Glucocorticoids are capable of exerting both genomic and non-genomic actions in target cells of multiple tissues, including the brain, which trigger an array of electrophysiological, metabolic, secretory and inflammatory regulatory responses. Here, we have attempted to show how glucocorticoids may generate a rapid anti-inflammatory response by promoting arachidonic acid-containing endocannabinoids biosynthesis. According to our hypothesized model, non-genomic action of glucocorticoids results in the global shift of membrane lipid metabolism, subverting metabolic pathways toward the synthesis of the anti-inflammatory endocannabinoids, anandamide (AEA) and 2-arachidonoyl-glycerol (2-AG), and away from arachidonic acid production.
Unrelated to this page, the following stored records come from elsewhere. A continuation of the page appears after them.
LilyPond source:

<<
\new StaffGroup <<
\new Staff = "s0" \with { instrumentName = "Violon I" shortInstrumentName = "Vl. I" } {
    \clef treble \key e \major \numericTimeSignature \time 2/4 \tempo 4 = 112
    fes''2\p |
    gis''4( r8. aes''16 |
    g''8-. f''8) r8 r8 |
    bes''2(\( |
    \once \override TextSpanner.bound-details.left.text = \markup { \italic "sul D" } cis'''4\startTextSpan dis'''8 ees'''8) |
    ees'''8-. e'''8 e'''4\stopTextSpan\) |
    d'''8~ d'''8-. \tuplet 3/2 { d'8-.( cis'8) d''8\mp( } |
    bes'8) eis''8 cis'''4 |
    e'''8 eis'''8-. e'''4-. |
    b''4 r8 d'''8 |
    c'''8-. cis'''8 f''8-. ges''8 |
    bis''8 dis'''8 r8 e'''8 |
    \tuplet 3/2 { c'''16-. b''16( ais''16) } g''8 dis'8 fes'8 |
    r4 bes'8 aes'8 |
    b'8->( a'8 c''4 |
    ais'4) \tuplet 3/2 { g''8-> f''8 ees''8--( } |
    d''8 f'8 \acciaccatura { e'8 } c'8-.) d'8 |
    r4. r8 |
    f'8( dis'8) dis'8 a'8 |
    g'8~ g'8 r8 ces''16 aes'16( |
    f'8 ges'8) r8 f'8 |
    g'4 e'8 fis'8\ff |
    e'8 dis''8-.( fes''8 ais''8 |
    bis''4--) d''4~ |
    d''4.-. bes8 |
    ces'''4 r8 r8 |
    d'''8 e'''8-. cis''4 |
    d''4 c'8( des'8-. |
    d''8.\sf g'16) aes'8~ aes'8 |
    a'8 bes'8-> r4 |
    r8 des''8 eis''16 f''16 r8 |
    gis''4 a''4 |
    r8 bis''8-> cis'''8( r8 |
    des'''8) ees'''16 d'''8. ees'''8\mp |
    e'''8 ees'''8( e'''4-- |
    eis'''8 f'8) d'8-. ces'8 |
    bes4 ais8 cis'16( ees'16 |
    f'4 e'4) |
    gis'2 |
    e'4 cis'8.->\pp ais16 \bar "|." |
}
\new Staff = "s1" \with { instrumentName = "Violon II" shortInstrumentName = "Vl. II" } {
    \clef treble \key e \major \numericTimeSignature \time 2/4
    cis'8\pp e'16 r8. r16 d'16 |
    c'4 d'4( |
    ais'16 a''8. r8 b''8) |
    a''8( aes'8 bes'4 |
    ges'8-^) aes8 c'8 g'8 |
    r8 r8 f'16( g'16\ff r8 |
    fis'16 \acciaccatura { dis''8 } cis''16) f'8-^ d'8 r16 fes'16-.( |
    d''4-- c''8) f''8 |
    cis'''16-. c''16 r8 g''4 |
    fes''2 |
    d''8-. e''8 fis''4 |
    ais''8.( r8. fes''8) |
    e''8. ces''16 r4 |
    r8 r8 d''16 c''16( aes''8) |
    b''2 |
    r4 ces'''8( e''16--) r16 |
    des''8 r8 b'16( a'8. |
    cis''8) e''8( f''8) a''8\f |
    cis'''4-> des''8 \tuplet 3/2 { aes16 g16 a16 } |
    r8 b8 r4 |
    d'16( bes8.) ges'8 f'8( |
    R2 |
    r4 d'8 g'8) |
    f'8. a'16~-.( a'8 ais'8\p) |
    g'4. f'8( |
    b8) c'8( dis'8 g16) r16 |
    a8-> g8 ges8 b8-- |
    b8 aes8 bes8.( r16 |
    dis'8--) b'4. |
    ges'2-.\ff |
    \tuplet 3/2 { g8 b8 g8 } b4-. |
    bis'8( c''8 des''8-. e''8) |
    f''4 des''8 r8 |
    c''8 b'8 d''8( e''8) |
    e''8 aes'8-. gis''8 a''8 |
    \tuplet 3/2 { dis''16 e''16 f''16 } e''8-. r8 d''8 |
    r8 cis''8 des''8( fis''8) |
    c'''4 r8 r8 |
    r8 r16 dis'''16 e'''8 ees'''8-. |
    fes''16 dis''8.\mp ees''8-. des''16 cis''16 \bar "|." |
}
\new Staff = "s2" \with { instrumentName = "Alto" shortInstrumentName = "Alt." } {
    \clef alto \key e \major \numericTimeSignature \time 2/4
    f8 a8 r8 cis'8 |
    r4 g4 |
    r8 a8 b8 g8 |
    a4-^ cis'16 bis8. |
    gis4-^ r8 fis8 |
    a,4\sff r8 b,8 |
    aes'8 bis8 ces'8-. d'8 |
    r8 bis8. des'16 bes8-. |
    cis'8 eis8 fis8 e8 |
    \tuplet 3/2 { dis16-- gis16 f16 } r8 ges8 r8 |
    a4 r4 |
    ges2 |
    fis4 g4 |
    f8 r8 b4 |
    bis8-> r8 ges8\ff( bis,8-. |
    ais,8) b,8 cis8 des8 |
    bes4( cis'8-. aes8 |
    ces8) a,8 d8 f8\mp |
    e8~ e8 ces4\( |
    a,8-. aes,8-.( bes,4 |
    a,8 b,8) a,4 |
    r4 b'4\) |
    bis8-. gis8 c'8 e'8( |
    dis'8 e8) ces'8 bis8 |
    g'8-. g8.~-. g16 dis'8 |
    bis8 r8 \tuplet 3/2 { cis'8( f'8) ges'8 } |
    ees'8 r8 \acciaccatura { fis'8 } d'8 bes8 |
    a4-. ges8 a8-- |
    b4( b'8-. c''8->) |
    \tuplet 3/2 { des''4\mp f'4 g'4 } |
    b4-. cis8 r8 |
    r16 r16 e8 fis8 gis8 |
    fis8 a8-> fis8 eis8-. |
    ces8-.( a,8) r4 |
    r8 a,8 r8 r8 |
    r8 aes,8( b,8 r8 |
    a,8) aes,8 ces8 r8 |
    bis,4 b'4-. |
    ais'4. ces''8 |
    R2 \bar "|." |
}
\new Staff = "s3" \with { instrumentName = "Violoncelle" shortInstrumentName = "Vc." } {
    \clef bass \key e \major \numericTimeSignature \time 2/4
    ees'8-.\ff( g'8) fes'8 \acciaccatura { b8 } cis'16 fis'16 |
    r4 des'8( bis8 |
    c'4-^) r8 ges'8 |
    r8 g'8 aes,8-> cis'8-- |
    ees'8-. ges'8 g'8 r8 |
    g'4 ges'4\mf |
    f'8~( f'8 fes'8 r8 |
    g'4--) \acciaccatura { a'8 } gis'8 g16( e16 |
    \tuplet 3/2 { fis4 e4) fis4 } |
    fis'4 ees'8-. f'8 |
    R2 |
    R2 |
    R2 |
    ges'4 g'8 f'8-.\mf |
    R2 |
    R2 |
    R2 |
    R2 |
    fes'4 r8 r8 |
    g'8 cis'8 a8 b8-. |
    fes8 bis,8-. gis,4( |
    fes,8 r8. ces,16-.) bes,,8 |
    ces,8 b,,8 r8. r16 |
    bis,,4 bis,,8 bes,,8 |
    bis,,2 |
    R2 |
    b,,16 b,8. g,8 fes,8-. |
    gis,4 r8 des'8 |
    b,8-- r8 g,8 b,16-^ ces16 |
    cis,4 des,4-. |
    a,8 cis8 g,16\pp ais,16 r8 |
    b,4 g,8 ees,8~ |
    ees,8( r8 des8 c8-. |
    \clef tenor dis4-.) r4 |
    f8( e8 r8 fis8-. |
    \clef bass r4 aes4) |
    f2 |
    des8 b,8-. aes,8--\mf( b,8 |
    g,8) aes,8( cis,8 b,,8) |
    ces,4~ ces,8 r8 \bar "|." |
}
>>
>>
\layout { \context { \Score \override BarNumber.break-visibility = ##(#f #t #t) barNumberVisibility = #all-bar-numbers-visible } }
Post-transcriptional inhibition of cyclooxygenase-2 (COX(2)) synthesis by glucocorticoids assists this mechanism by suppressing the synthesis of pro-inflammatory prostaglandins as well as endocannabinoid-derived prostanoids. In the central nervous system (CNS) this may represent a major neuroprotective system, which may cross-talk with leptin signaling in the hypothalamus allowing for the coordination between energy homeostasis and the inflammatory response.

Figure 1

Non-genomic and post-transcriptional glucocorticoid-mediated regulation of arachidonic acid and endocannabinoid metabolism. Enzymes stimulated or inhibited by glucocorticoids are shown in green and red, respectively. Glucocorticoids stimulate several enzymes that participate in the synthesis of different endocannabinoid precursors with concomitant inhibition of COX₂, preventing endocannabinoid metabolism into endocannabinoid-derived prostaglandins. On the other hand, by inhibiting both cPLA₂ and COX₂, glucocorticoids prevent the use of endocannabinoid precursors to form arachidonic acid, making them available for the synthesis of endocannabinoids. The overall effect, therefore, is to shift the arachidonic acid metabolism away from the synthesis of prostaglandins, promoting endocannabinoid formation. AA, arachidonic acid; AEA, arachidonoylethanolamide (anandamide); COX₂, cyclooxygenase 2; COX₁, cyclooxygenase 1; DAG, diacylglycerol; EEA, epoxyeicosatrienoic acid; HPETE, hydroperoxyeicosatetraenoic acids; LPA, lisophosphatidic; PA, phosphatidic acid; PC, phosphatidylcholine; PGH₂-EA, prostaglandin H2 ethanolamide; PGH₂, prostaglandin hydroxy-endoperoxide; PGH₂G, prostaglandin H₂ glycerol ester; PI, phosphatidylinositol; PIP, phosphatidylinositol phosphate; PKA, protein kinase A; PLA₁, phospholipase A₁; PLC, phospholipase C; PLD, phospholipase D; sPLA₂, secretory phospholipase A₂.